LIMES icon indicating copy to clipboard operation
LIMES copied to clipboard

Support Big Data Technologies

Open mommi84 opened this issue 8 years ago • 6 comments

Can the current workflow deal with big datasets (i.e., when it's impossible to store them in-memory)?

mommi84 avatar Nov 05 '15 22:11 mommi84

Yes. See memory management package. The mapping class needs to be updated though. We need a file mapping that supports writing mappings to the hard drive.

ngonga avatar Nov 06 '15 00:11 ngonga

Okay. I would keep this issue open until the new Mapping class is updated.

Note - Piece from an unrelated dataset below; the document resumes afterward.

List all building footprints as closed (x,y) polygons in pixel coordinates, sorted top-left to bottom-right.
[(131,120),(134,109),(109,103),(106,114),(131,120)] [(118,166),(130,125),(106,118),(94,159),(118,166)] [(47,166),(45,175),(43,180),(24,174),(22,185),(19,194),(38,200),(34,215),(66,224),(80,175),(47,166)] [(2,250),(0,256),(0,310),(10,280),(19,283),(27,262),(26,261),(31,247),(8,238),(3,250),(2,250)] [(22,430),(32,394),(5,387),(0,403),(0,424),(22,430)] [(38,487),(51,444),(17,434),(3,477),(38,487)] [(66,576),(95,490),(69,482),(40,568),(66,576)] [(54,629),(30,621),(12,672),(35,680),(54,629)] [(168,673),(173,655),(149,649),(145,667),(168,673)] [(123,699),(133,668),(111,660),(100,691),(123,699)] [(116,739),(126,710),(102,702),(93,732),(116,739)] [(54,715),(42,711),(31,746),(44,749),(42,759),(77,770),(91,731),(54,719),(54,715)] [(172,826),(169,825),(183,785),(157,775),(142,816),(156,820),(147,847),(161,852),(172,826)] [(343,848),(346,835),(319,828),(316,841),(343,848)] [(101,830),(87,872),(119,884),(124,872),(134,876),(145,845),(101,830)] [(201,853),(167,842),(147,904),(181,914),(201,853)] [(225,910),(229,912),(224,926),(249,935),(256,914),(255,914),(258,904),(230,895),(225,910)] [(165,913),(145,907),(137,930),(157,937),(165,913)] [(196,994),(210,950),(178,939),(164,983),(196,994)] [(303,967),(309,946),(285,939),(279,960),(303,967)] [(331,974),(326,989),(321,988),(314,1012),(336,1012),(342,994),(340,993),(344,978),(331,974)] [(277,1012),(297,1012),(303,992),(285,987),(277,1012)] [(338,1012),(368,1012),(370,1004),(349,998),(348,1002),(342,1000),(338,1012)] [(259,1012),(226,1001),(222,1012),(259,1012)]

mommi84 avatar Nov 06 '15 11:11 mommi84

How is this thing going?

Kleanthi avatar Mar 02 '18 15:03 Kleanthi

Kevin and I are currently working on porting HR3 to either Flink or Spark. Though this task is certainly smaller than the scope of the original question it might be reasonable to aim for such frameworks rather than having a new Mapping class, i.e. having a LIMES-Flink oder LIMES-Spark implementation, that can be run in a cluster.

dobraczka avatar Mar 02 '18 15:03 dobraczka

I like the LIMES-Spark idea.

Kleanthi avatar Mar 02 '18 15:03 Kleanthi

I did some research on this lately and it seems like Apache BEAM is what we'd want for a complete LIMES port to big data technology. Will be considered as part of the upcoming rewrite.

kvndrsslr avatar Jul 02 '20 10:07 kvndrsslr